To show how a cooperative listening system would work, Ryan Corey and Matt Skarha filled a conference room with 160 microphones. There were 16 microphones on each of 4 mannequin “listeners,” who had behind-the-ear earpieces, microphone-equipped glasses, and microphone-covered shirts. To simulate microphone-equipped devices in the room, we used 12 smart-speaker enclosures, designed by Uriah Jones and Ben Stoehr, with 8 microphones each. These were placed on tables throughout the room. To simulate a noisy party, we set up 10 loudspeakers at roughly head height on stands. They played back frequency sweeps used to measure room acoustics and speech samples from the VCTK data set. This massive array data set is freely available on the Illinois Data Bank.
We used all 160 microphones to do semi-blind source separation using an algorithm called independent vector analysis (IVA). It was semi-blind instead of fully blind because we told the algorithm how many loudspeakers there were and which recording device was closest to each loudspeaker. From the results of that algorithm, we calculated how each sound source propagated acoustically to each microphone of the wearable arrays. Each wearable array used its 16 microphones to beamform separately onto each source. Because these are listening devices, the beamformers were designed to have imperceptibly short delay and to preserve the spatial cues of the sources. That is, a sound source that’s across the room and to the right should still sound like it’s across the room and to the right, and a sound source that’s nearby and to the left should sound like it’s nearby and to the left in the processed output.
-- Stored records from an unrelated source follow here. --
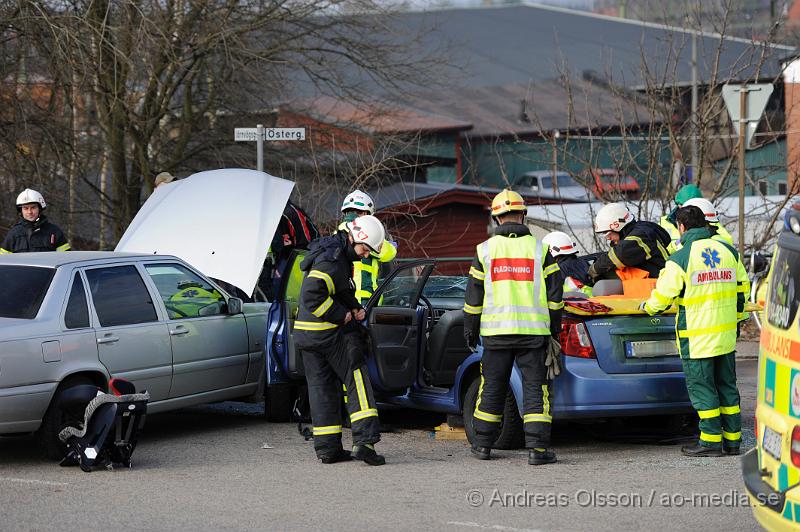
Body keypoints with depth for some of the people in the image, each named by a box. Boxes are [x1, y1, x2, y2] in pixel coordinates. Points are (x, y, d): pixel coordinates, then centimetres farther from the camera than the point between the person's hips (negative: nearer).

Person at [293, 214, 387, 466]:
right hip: (328, 333, -10)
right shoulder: (332, 260, -19)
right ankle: (364, 440, -13)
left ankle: (327, 448, 12)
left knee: (321, 386, 10)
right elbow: (312, 295, -29)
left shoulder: (340, 255, 15)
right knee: (357, 378, -3)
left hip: (305, 332, 10)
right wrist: (342, 315, -19)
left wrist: (355, 308, 9)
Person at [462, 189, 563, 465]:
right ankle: (537, 447, -5)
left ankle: (483, 443, 18)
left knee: (491, 388, 12)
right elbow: (554, 293, 3)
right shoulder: (540, 249, 2)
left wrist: (470, 328, 15)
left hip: (495, 330, 1)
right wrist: (554, 327, 12)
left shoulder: (485, 250, 3)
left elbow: (473, 295, 6)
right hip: (533, 330, -1)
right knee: (535, 388, 1)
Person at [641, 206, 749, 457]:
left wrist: (648, 307, 14)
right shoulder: (728, 251, 6)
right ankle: (732, 440, 16)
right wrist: (736, 318, 28)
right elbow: (742, 287, 15)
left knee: (701, 387, 2)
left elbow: (662, 296, -7)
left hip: (696, 337, -6)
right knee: (727, 386, 14)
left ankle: (711, 441, 2)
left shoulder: (680, 259, -12)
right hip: (726, 334, 6)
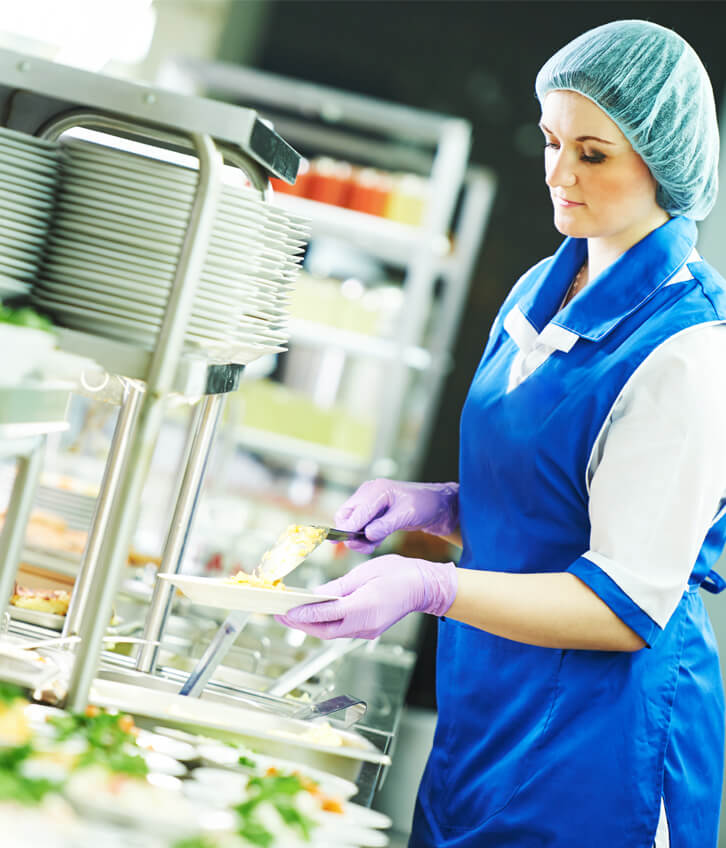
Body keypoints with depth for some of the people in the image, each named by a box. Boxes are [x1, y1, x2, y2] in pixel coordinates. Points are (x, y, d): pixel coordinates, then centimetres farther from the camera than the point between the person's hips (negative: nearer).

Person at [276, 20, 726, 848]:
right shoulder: (542, 291, 6)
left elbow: (629, 605, -20)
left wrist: (434, 588, -28)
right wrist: (442, 505, -2)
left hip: (596, 742, -7)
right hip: (488, 704, 7)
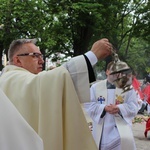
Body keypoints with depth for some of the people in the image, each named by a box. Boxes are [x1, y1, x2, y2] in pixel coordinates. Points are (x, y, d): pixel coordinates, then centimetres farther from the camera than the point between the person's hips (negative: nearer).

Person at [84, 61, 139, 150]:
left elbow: (133, 107, -1)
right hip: (101, 126, 2)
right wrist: (104, 108, -18)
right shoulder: (95, 87, 6)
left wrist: (119, 108, -21)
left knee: (126, 140, -29)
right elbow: (88, 105, 0)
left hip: (121, 124, -2)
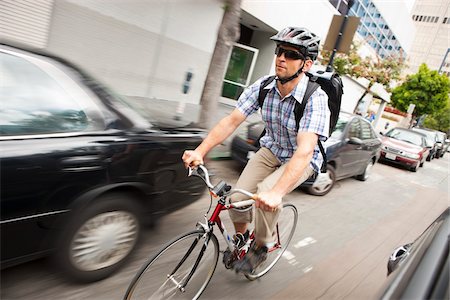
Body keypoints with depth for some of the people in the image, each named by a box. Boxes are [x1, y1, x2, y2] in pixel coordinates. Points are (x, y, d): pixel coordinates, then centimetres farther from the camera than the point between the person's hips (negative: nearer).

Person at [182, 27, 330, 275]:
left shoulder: (315, 99, -29)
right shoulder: (263, 87, -14)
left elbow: (305, 150, -40)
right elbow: (231, 120, -17)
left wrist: (276, 192, -52)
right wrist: (200, 151, -28)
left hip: (302, 159, -4)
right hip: (271, 150, 4)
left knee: (266, 195, -30)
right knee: (238, 197, -13)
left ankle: (261, 246, 2)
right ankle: (240, 238, 21)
You can watch the video above for some examples. You’re listening through the two ears of a mannequin, so wear earbuds to evaluate the spatial cues in the room. As you might expect, the system worked best for listeners and talkers that are close together. It doesn’t work as well for faraway talkers, but it’s still better than a single device could do on its own. Our demos page has speech clips for every source-listener pair and several source separation methods.
We found that the cooperative listening system was limited by the source separation algorithm. The listening device designs its beamformer to focus on whatever the source separation algorithm tells it to. In the future, we’ll work on improved source separation algorithms that can take advantage of large numbers of microphones to better deal with noise and reverberation. We also need to improve the system to deal with movement and synchronization, which we’ve addressed in previous papers.
After this technology is developed, you might be able to walk into a big, crowded room and use hundreds of microphones to help you hear perfectly over the din.